O Evangelho de João apresenta em Caná o paradigma narrativo perfeito daquilo que a teologia formulou em conceito. As bodas de Caná são o primeiro sinal de Jesus segundo o Quarto Evangelho, e nesse sinal Maria desempenha um papel determinante. “Não tendo eles vinho, a mãe de Jesus disse-lhe: Não têm vinho. Jesus respondeu-lhe: Que tenho eu contigo, mulher?

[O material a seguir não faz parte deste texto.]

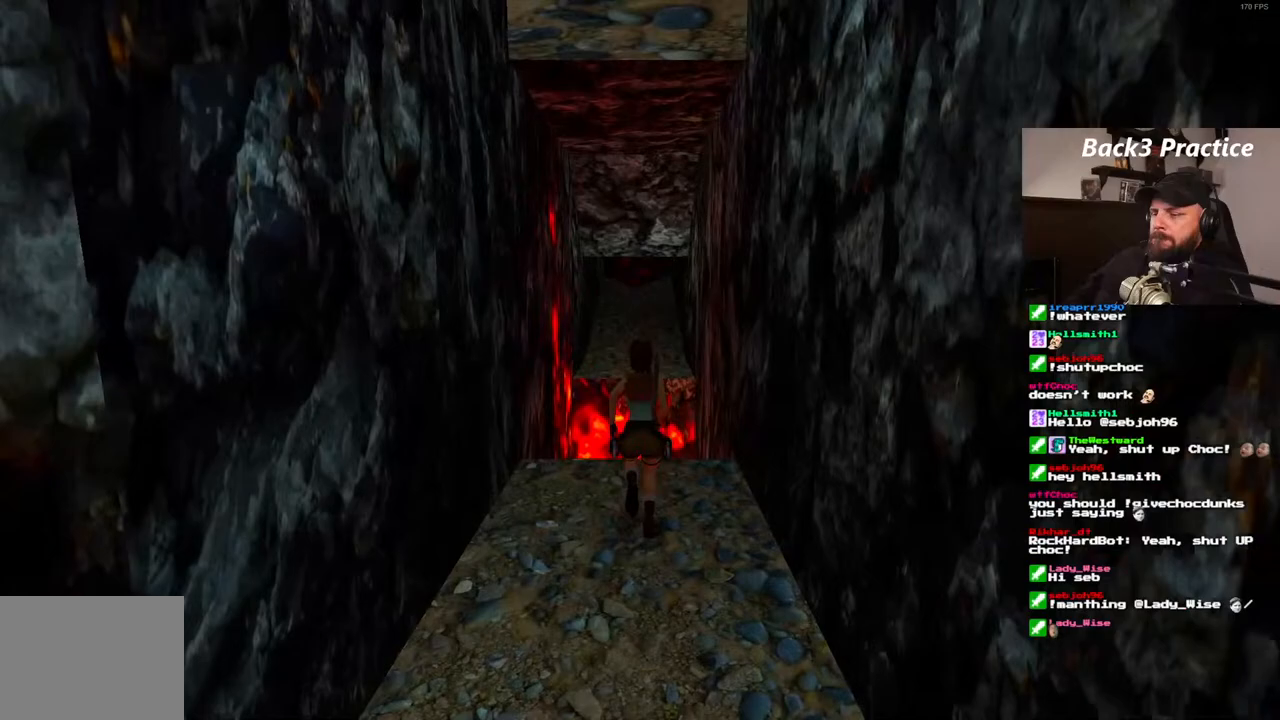
{"dt_ms": 500, "buttons": ["CROSS"], "left_stick": "center", "right_stick": "center", "events": [[150, "SQUARE", "up"], [167, "DPAD_UP", "up"], [350, "CROSS", "down"]]}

Ainda não chegou a minha hora” (Jo 2,3-4). Maria não força a vontade do Filho, não exige o milagre, não negocia com Ele. Apenas apresenta a necessidade. E depois, voltando-se para os serventes, pronuncia as palavras que se tornaram o seu testamento espiritual: “Fazei tudo o que Ele vos disser” (Jo 2,5). Esta dinâmica é decisiva para compreender a mediação mariana. Maria não substitui Cristo, aponta para Ele. Não opera o sinal, prepara as condições para que Ele opere. Não impõe a sua vontade, dispõe os corações à obediência. A graça que flui do milagre não vem de Maria, mas da Fonte única. No entanto, Maria foi a ocasião sem a qual o sinal não teria acontecido naquele momento. Esta cooperação, ao mesmo tempo total e subordinada, é o modelo de toda a mediação mariana posterior. Maria continua, na Igreja peregrina, a fazer o que fez em Caná: percebe as necessidades dos seus filhos, apresenta-as ao Filho, dispõe os corações a obedecer. A graça flui sempre da única Fonte, mas chega a nós através do canal materno que ela escolheu ser.
A doutrina católica sobre Maria como Mediadora exige uma precisão que a piedade popular nem sempre articula com clareza. Maria não é fonte da graça: Cristo é a fonte. Maria não é causa salvífica autónoma: a única causa salvífica é a paixão, morte e ressurreição do Filho. Maria não é mais um mediador a juntar a Cristo: é cooperadora subordinada da única mediação. Esta clarificação é decisiva no diálogo ecuménico, particularmente com as comunidades cristãs reformadas que viram, ao longo dos séculos, a mariologia católica como concorrente da cristologia. O Concílio Vaticano II foi explícito ao afirmar que os títulos marianos de “Advogada, Auxiliadora, Adjutora, Medianeira…” devem ser entendidos de modo que nada subtraiam ou acrescentem à dignidade e eficácia de Cristo, único Mediador” (LG 62). Esta sobriedade conciliar não é redução da devoção mariana: é a sua purificação. Quanto mais clara é a unicidade da mediação de Cristo, mais luminosa torna-se a função particular de Maria como cooperadora total e perfeita dessa mediação única. A Mediatrix não compete com Cristo; é o sinal mais eloquente da sua eficácia, porque é a primeira humana totalmente salva por essa mediação e que continua, no céu, a interceder pelos que ainda peregrinam na terra. A teologia mariana acertada não é hipertrofia mariológica; é ortodoxia cristológica que reconhece em Maria o seu primeiro fruto e o seu primeiro testemunho.